Yargıtay Kararı 14. Hukuk Dairesi 2015/15385 E. 2017/6319 K. 13.09.2017 T.

YARGITAY KARARI
DAİRE : 14. Hukuk Dairesi
ESAS NO : 2015/15385
KARAR NO : 2017/6319
KARAR TARİHİ : 13.09.2017

MAHKEMESİ :Sulh Hukuk Mahkemesi

Davacı vekili tarafından, davalılar aleyhine 02.02.2015 gününde verilen dilekçe ile ortaklığın giderilmesi talebi üzerine yapılan duruşma sonunda; davanın kabulüne dair verilen 03.07.2015 günlü hükmün Yargıtayca incelenmesi davalı … tarafından istenilmekle süresinde olduğu anlaşılan temyiz dilekçesinin kabulüne karar verildikten sonra dosya ve içerisindeki bütün kağıtlar incelenerek gereği düşünüldü:
K A R A R
Dava, ortaklığın giderilmesi istemine ilişkindir.

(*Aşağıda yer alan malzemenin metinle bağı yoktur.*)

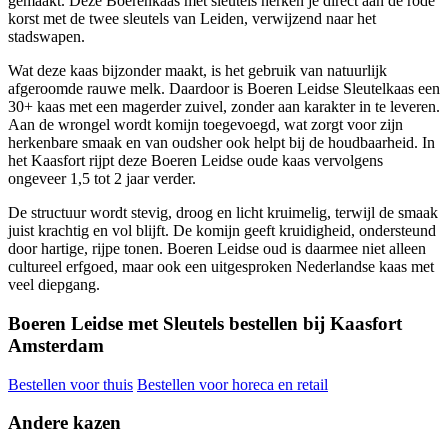
gemaakt. Deze Boerenkaas met sleutels herken je direct aan de rode
korst met de twee sleutels van Leiden, verwijzend naar het
stadswapen.
Wat deze kaas bijzonder maakt, is het gebruik van natuurlijk
afgeroomde rauwe melk. Daardoor is Boeren Leidse Sleutelkaas een
30+ kaas met een magerder zuivel, zonder aan karakter in te leveren.
Aan de wrongel wordt komijn toegevoegd, wat zorgt voor zijn
herkenbare smaak en van oudsher ook helpt bij de houdbaarheid. In
het Kaasfort rijpt deze Boeren Leidse oude kaas vervolgens
ongeveer 1,5 tot 2 jaar verder.
De structuur wordt stevig, droog en licht kruimelig, terwijl de smaak
juist krachtig en vol blijft. De komijn geeft kruidigheid, ondersteund
door hartige, rijpe tonen. Boeren Leidse oud is daarmee niet alleen
cultureel erfgoed, maar ook een uitgesproken Nederlandse kaas met
veel diepgang.
Boeren Leidse met Sleutels bestellen bij Kaasfort
Amsterdam
Bestellen voor thuis
Bestellen voor horeca en retail
Andere kazen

Davacı vekili, dava konusu 776 parsel sayılı taşınmazdaki ortaklığın satış suretiyle giderilmesini talep etmiştir.Davalılar … ve …, taşınmazdaki ortaklığın satış suretiyle giderilmesi talebini kabul etmiş, davalılar … ve …, davanın reddini savunmuştur.Mahkemece, davanın kabulü ile ortaklığın satış suretiyle giderilmesine karar verilmiştir.Hükmü, davalı … temyiz etmiştir.

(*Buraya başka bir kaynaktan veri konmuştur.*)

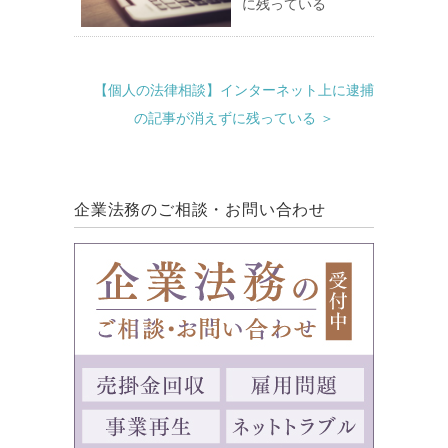
に残っている
【個人の法律相談】インターネット上に逮捕
の記事が消えずに残っている ＞
企業法務のご相談・お問い合わせ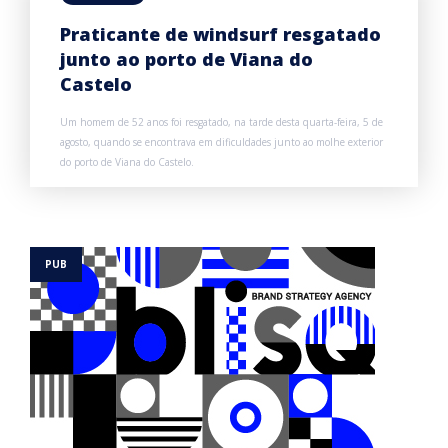
Praticante de windsurf resgatado
junto ao porto de Viana do
Castelo
Um homem de 52 anos foi resgatado, na tarde desta quarta-feira, 5 de
agosto, quando se encontrava em dificuldades junto ao molhe exterior
do porto de Viana do Castelo.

Paydaşlığın (ortaklığın) giderilmesi davaları, paylı mülkiyet veya elbirliği mülkiyetine konu taşınır veya taşınmaz mallarda paydaşlar (ortaklar) arasında mevcut birlikte mülkiyet ilişkisini sona erdirip ferdi mülkiyete geçmeyi sağlayan, iki taraflı, tarafları için benzer sonuçlar doğuran davalardır.
Öte yandan, dava dilekçesinde davacı ve davalı olarak gösterilen kişiler o davanın taraflarıdır. Ancak mahkemenin, bu taraflar arasında dava konusu hakkın esası hakkında karar verebilmesi için, bu kişilerin o davada gerçekten davalı ve davacı sıfatına sahip olmaları gerekir. Bir davada taraf olarak gösterilen kişiler, taraf ve dava ehliyetine ve davayı takip yetkisine sahip olsalar bile, bu kişilerden birinin o davada gerçekten davacı veya davalı olma sıfatı yoksa, dava konusu hakkın esasına ilişkin bir karar verilemez. Dava, sıfat yokluğundan (husumetten) reddedilir. Bir sübjektif hakkı dava etme yetkisi, kural olarak o hakkın sahibine aittir. Somut olayda; dava konusu 776 parsel sayılı taşınmazda davacının payı bulunmadığından aktif husumet ehliyetine sahip olmadığı anlaşılmakla mahkemece aktif husumet yokluğu nedeniyle davanın reddine karar verilmesi gerekirken yazılı şekilde hüküm kurulması doğru görülmemiş, bu nedenle kararın bozulması gerekmiştir.
SONUÇ: Yukarıda açıklanan nedenlerle davalı …’in temyiz itirazlarının kabulü ile hükmün BOZULMASINA, peşin yatırılan harcın istek halinde yatırana iadesine, 13.09.2017 tarihinde oybirliğiyle karar verildi.